Collect idle query resources older than the client's gc_time_ms. Resources with active requests are never collected. Call this periodically (every 30 seconds is reasonable) with the current timestamp.

let client = cx.global_mut::<QueryClient>();
let now = std::time::SystemTime::now()
    .duration_since(std::time::UNIX_EPOCH)
    .unwrap()
    .as_millis();
client.gc(cx, now);

clear

fn clear(&mut self)

Remove all query and mutation resources from all buckets. Useful in tests.

Diagnostics

diagnostics

fn diagnostics(&self, cx: &App) -> ClientDiagnostic

Return a serializable snapshot of the entire client state. Useful for devtools panels or logging.

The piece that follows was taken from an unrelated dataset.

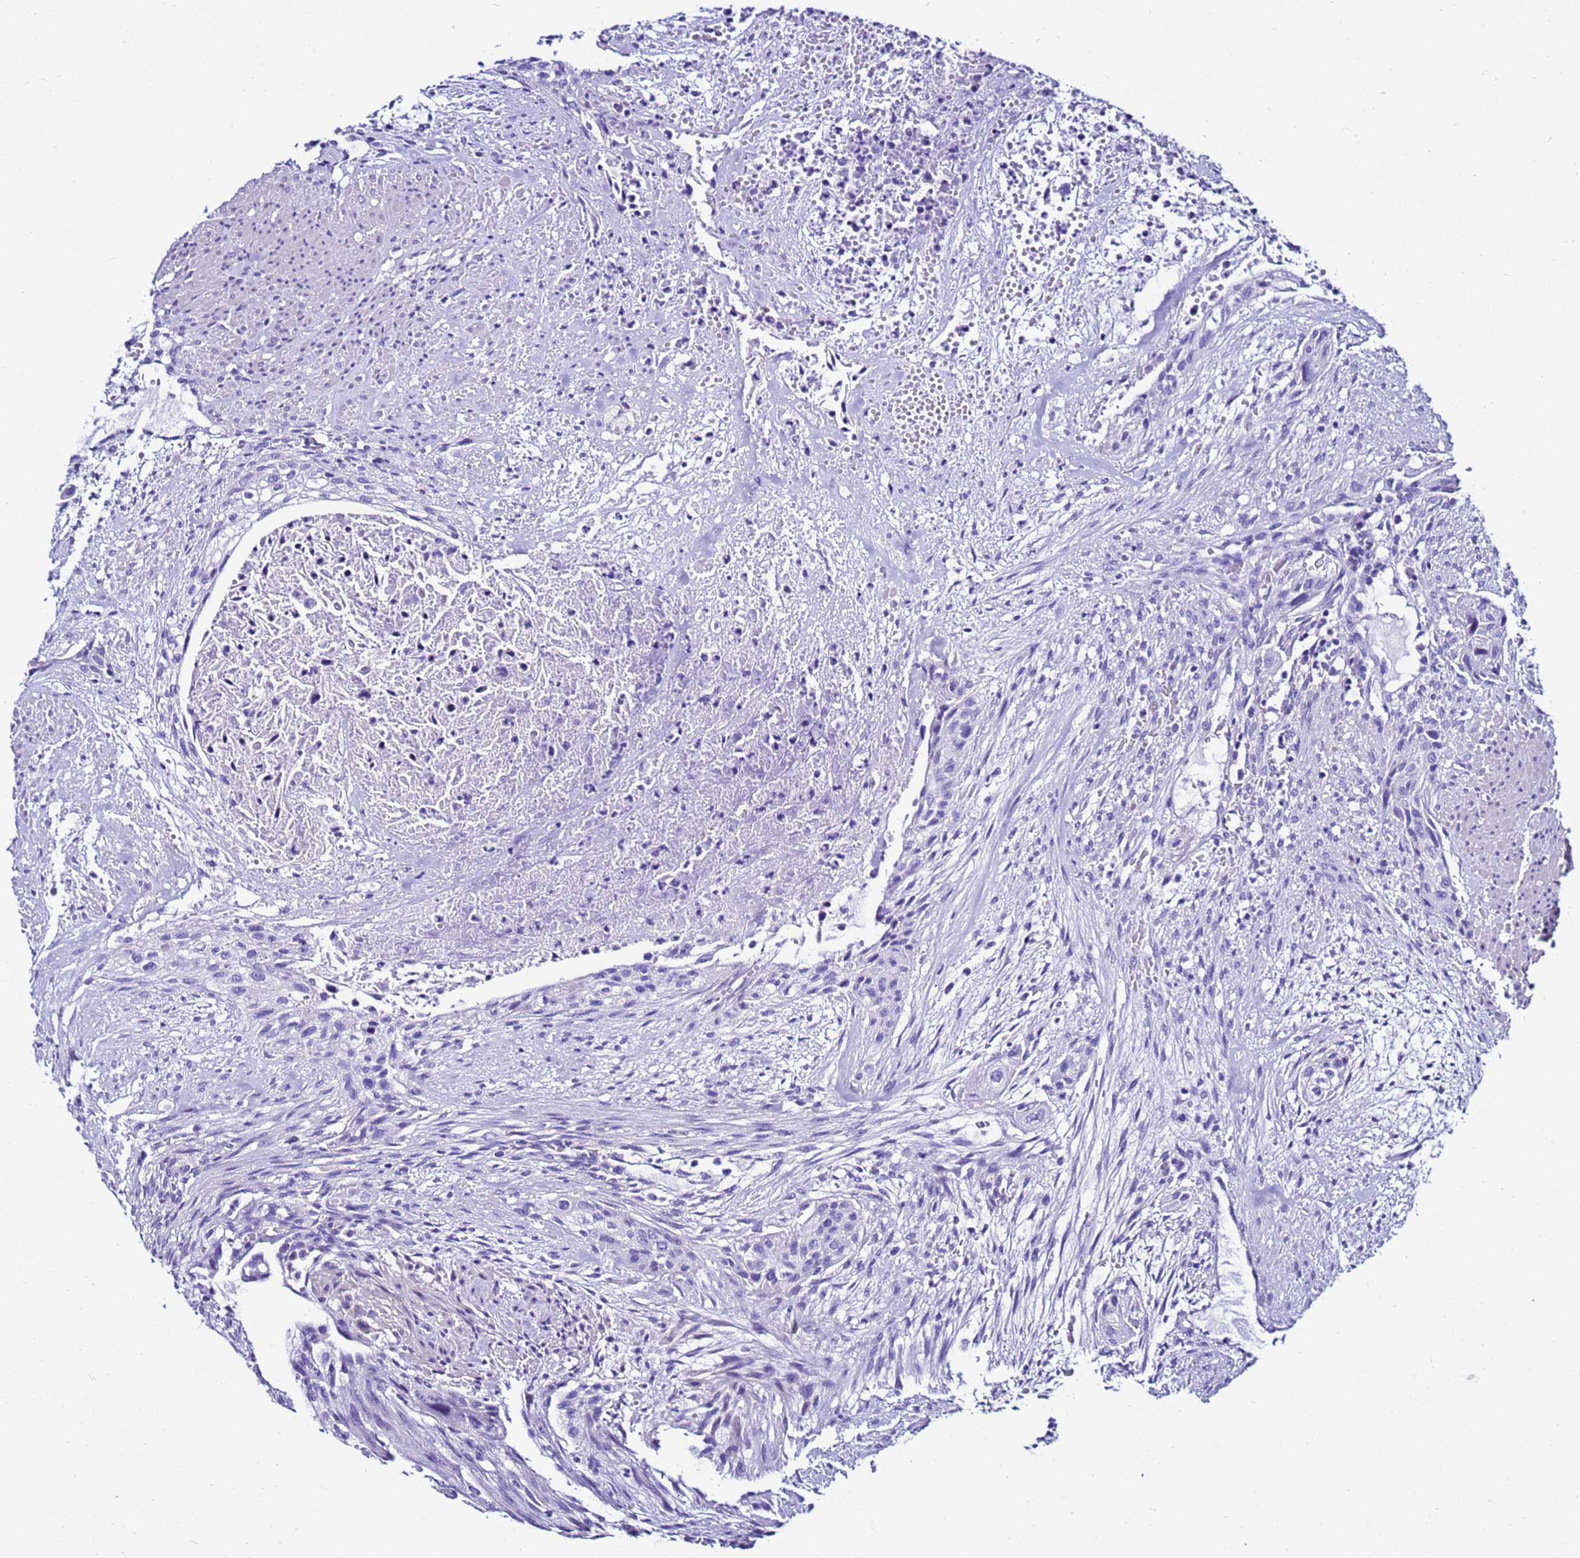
{"staining": {"intensity": "negative", "quantity": "none", "location": "none"}, "tissue": "urothelial cancer", "cell_type": "Tumor cells", "image_type": "cancer", "snomed": [{"axis": "morphology", "description": "Urothelial carcinoma, High grade"}, {"axis": "topography", "description": "Urinary bladder"}], "caption": "Protein analysis of urothelial carcinoma (high-grade) demonstrates no significant staining in tumor cells.", "gene": "ZNF417", "patient": {"sex": "male", "age": 35}}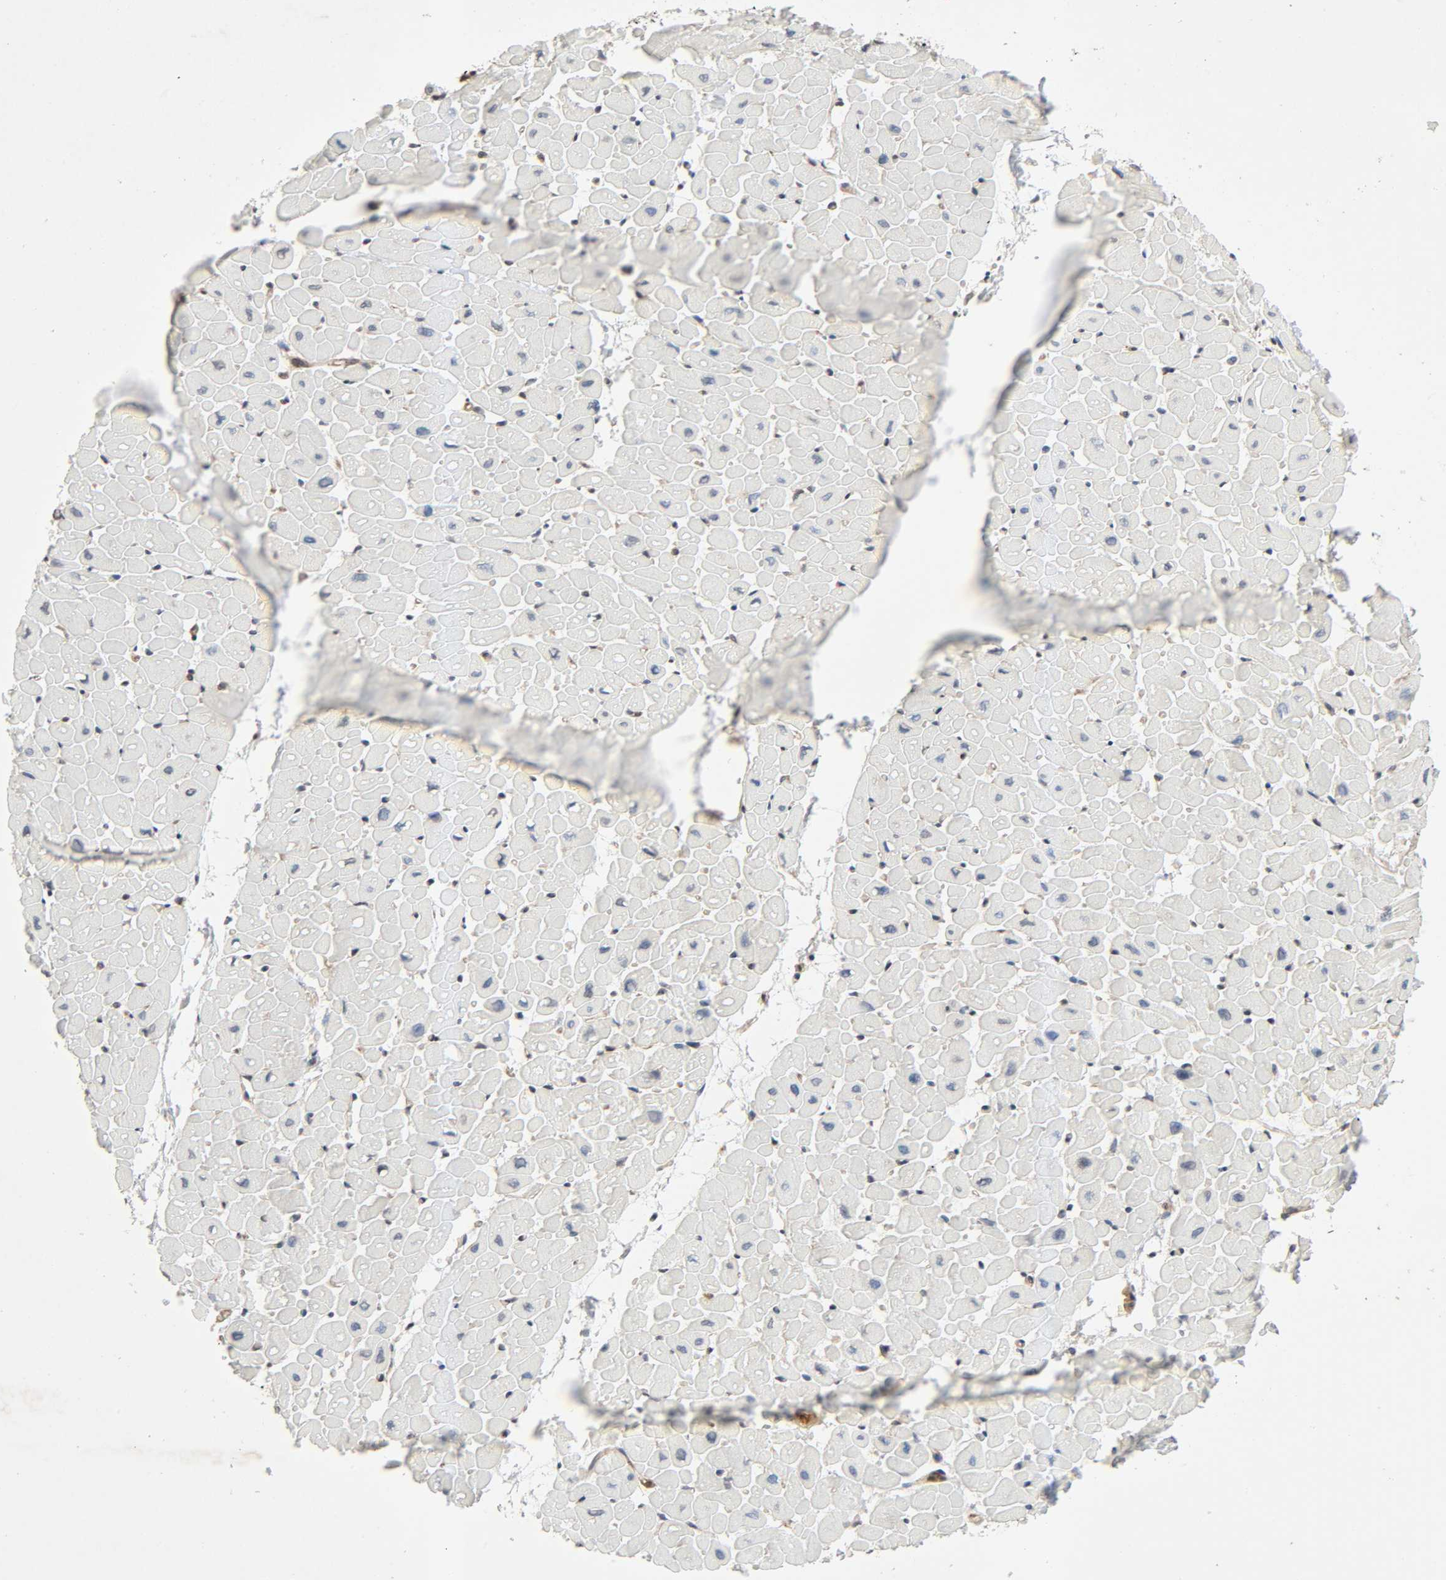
{"staining": {"intensity": "negative", "quantity": "none", "location": "none"}, "tissue": "heart muscle", "cell_type": "Cardiomyocytes", "image_type": "normal", "snomed": [{"axis": "morphology", "description": "Normal tissue, NOS"}, {"axis": "topography", "description": "Heart"}], "caption": "The photomicrograph displays no staining of cardiomyocytes in unremarkable heart muscle. (Stains: DAB IHC with hematoxylin counter stain, Microscopy: brightfield microscopy at high magnification).", "gene": "PTK2", "patient": {"sex": "male", "age": 45}}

ClientDiagnostic contains:

Field	Type	Description
total_resources	usize	Query resources across all type buckets
bucket_count	usize	Number of type-partitioned buckets
mutation_count	usize	Total mutation resources
queries	Vec<QueryDiagnostic>	Per-query details

query_diagnostics

fn query_diagnostics<T, E>(&self, cx: &App) -> Vec<QueryDiagnostic>

Get diagnostics for one specific (T, E) type pair. Returns an empty vec if no bucket exists for that type.

total_count and bucket_count

fn total_count(&self) -> usize
fn bucket_count(&self) -> usize

Quick accessors for the total number of query resources and the number of type buckets.

How type partitioning works

Rust's type system treats Entity<QueryResource<User>> and Entity<QueryResource<Post>> as different types. You cannot store them in the same HashMap. QueryClient solves this by partitioning resources into type-specific buckets keyed by TypeId of (T, E).

Each bucket is stored as Box<dyn QueryBucketTrait>. Bulk operations like invalidate_queries iterate across all buckets through this trait, without needing to know the concrete types. Typed access methods like resource::<User, MyError>() downcast to the correct bucket.

This means invalidate_queries with QueryKeyFilter::All will touch every query regardless of its data type, which is usually what you want after a logout or a global state reset.